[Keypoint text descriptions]
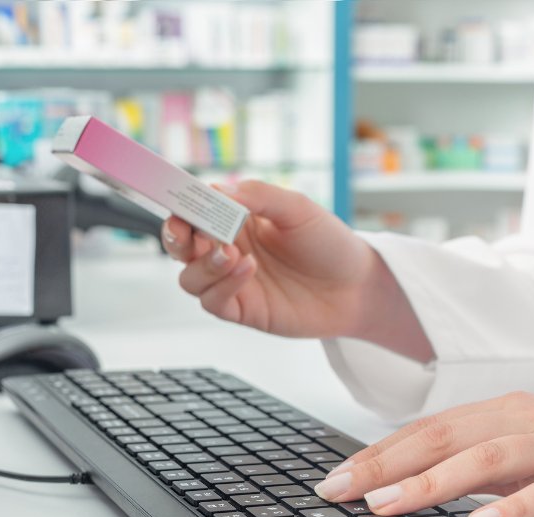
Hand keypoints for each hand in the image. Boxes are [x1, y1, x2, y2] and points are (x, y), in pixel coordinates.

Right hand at [161, 180, 431, 359]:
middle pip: (180, 246)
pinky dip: (223, 285)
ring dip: (203, 264)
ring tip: (231, 253)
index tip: (180, 203)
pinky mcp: (243, 310)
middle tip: (191, 232)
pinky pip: (213, 301)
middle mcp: (230, 249)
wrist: (357, 286)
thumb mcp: (298, 208)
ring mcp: (234, 282)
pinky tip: (247, 269)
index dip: (180, 206)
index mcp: (238, 220)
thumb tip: (218, 189)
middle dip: (176, 237)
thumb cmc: (331, 244)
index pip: (194, 210)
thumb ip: (259, 196)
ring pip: (189, 277)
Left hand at [314, 392, 533, 516]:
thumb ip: (470, 460)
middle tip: (341, 490)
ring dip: (434, 482)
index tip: (337, 476)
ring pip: (488, 457)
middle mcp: (522, 417)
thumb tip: (405, 482)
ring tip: (391, 503)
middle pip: (444, 436)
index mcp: (498, 410)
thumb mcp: (516, 450)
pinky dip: (513, 507)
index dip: (380, 451)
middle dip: (387, 464)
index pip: (427, 427)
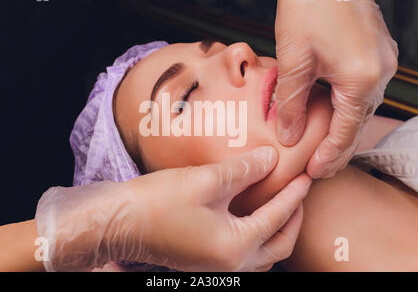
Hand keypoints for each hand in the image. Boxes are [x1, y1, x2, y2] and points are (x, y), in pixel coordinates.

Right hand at [36, 146, 311, 270]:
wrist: (120, 222)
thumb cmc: (159, 202)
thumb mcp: (205, 180)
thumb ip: (243, 170)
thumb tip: (270, 159)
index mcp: (234, 246)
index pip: (276, 218)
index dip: (293, 194)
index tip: (306, 176)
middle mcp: (230, 264)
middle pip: (278, 247)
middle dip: (293, 220)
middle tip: (300, 195)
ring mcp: (215, 267)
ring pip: (263, 256)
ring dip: (277, 233)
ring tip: (282, 208)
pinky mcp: (203, 261)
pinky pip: (244, 255)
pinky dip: (257, 239)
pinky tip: (251, 219)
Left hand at [275, 0, 398, 177]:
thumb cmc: (306, 7)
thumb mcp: (293, 62)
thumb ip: (291, 104)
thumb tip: (289, 137)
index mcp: (361, 79)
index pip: (344, 132)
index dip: (328, 156)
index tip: (313, 172)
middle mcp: (379, 73)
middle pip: (357, 123)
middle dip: (337, 148)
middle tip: (319, 168)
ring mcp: (382, 60)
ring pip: (359, 107)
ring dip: (341, 128)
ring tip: (321, 147)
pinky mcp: (375, 50)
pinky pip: (361, 88)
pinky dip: (345, 106)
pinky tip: (329, 113)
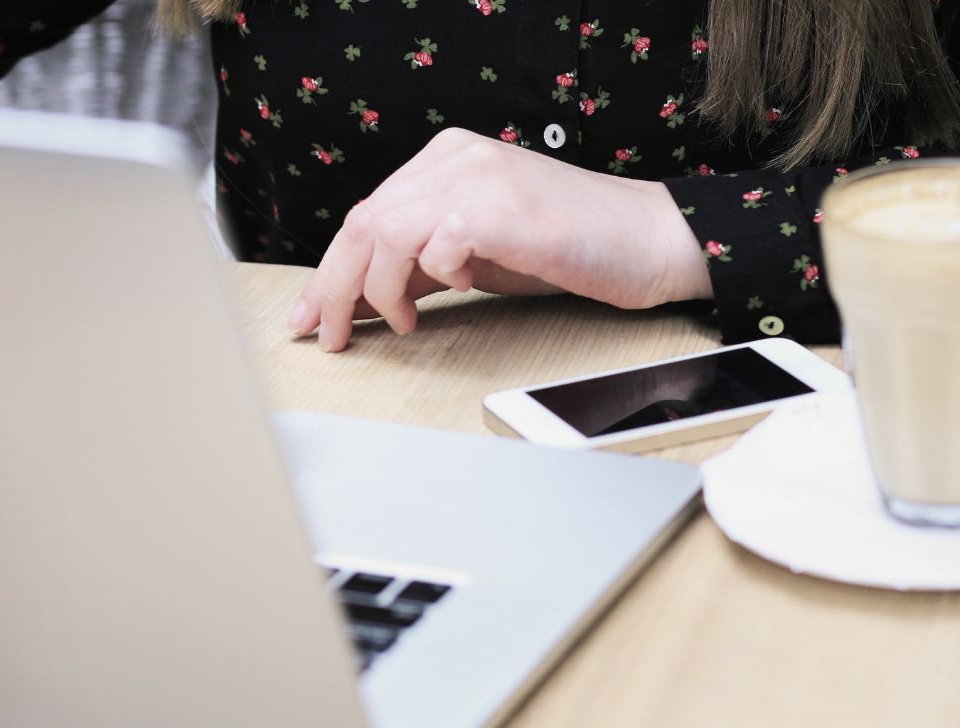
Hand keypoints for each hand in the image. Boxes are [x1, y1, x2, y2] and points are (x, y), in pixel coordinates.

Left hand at [288, 128, 709, 351]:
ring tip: (400, 323)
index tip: (311, 318)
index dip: (328, 273)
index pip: (365, 216)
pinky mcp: (504, 208)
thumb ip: (419, 269)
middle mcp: (455, 159)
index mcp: (445, 161)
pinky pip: (436, 243)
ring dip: (379, 289)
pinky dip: (433, 276)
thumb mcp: (476, 257)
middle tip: (330, 336)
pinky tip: (456, 290)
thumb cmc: (569, 249)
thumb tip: (361, 300)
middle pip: (362, 223)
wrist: (648, 241)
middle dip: (334, 289)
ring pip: (385, 232)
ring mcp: (479, 178)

#### WORK TASK
Write every record out again exactly, omitting the pictures they hold.

#### OUTPUT BELOW
Hand keypoints for each hand in the image. Boxes are [x1, y1, x2, y2] and points are (x, y), in pixel coordinates.

Right hand at [161, 180, 431, 359]:
middle pip: (180, 246)
pinky dip: (223, 285)
ring dip: (203, 264)
ring tip: (231, 253)
index tip: (180, 203)
pinky mcp: (243, 310)
middle tip: (191, 232)
pinky pip: (213, 301)
middle mcp: (230, 249)
wrist: (357, 286)
thumb mcp: (298, 208)
ring mcp: (234, 282)
pinky tip: (247, 269)
index dip: (180, 206)
index mcp: (238, 220)
thumb tip: (218, 189)
middle dip: (176, 237)
thumb cmc: (331, 244)
index pip: (194, 210)
thumb ip: (259, 196)
ring pip: (189, 277)
Left hand at [314, 392, 533, 516]:
thumb ip: (470, 460)
middle tip: (341, 490)
ring dip: (434, 482)
index tip: (337, 476)
ring pip: (488, 457)
middle mcp: (522, 417)
thumb tip: (405, 482)
ring tip: (391, 503)
middle pip: (444, 436)
index mcp: (498, 410)
thumb mcp: (516, 450)
pinky dip: (513, 507)
index dip: (380, 451)
middle dip: (387, 464)
index pip: (427, 427)
Hand keypoints for each hand in the image. Boxes are [x1, y1, x2, y2] and points are (x, y), in pixel coordinates.

Right hand at [36, 146, 311, 270]:
wrist: (120, 222)
thumb cmc: (159, 202)
thumb mcp: (205, 180)
thumb ip: (243, 170)
thumb tip: (270, 159)
index mcp: (234, 246)
index pip: (276, 218)
index dip: (293, 194)
index tip: (306, 176)
middle mcp: (230, 264)
middle pip: (278, 247)
middle dip: (293, 220)
middle tip: (300, 195)
ring mcp: (215, 267)
ring pip: (263, 256)
ring dip: (277, 233)
ring tip: (282, 208)
pinky mcp: (203, 261)
pinky pip: (244, 255)
pinky dip: (257, 239)
pinky tip: (251, 219)
Left hand at [275, 0, 398, 177]:
thumb cmc: (306, 7)
thumb mcp: (293, 62)
thumb ip: (291, 104)
thumb tip: (289, 137)
index mcp: (361, 79)
index pip: (344, 132)
index dip: (328, 156)
index tip: (313, 172)
middle mcp: (379, 73)
middle pip: (357, 123)
middle dip: (337, 148)
middle tip: (319, 168)
ring mcp: (382, 60)
ring pip: (359, 107)
ring dip: (341, 128)
ring tip: (321, 147)
pinky mcp: (375, 50)
pinky pip: (361, 88)
pinky dip: (345, 106)
pinky tip: (329, 113)
Hand keypoints for each hand in the image. Boxes are [x1, y1, x2, y2] and points are (x, y), in pixel coordinates.

Left hand at [288, 128, 709, 351]:
ring tip: (400, 323)
index tip: (311, 318)
index dip: (328, 273)
index pip: (365, 216)
pinky mcp: (504, 208)
thumb ip: (419, 269)
middle mcp: (455, 159)
index mcp: (445, 161)
pinky pip: (436, 243)
ring dip: (379, 289)
pinky dip: (433, 276)
thumb mcp: (476, 257)
middle tip: (330, 336)
pinky tip: (456, 290)
thumb cmc: (569, 249)
thumb tip: (361, 300)
middle pip: (362, 223)
wrist: (648, 241)
middle dip: (334, 289)
ring pip: (385, 232)
ring mcp: (479, 178)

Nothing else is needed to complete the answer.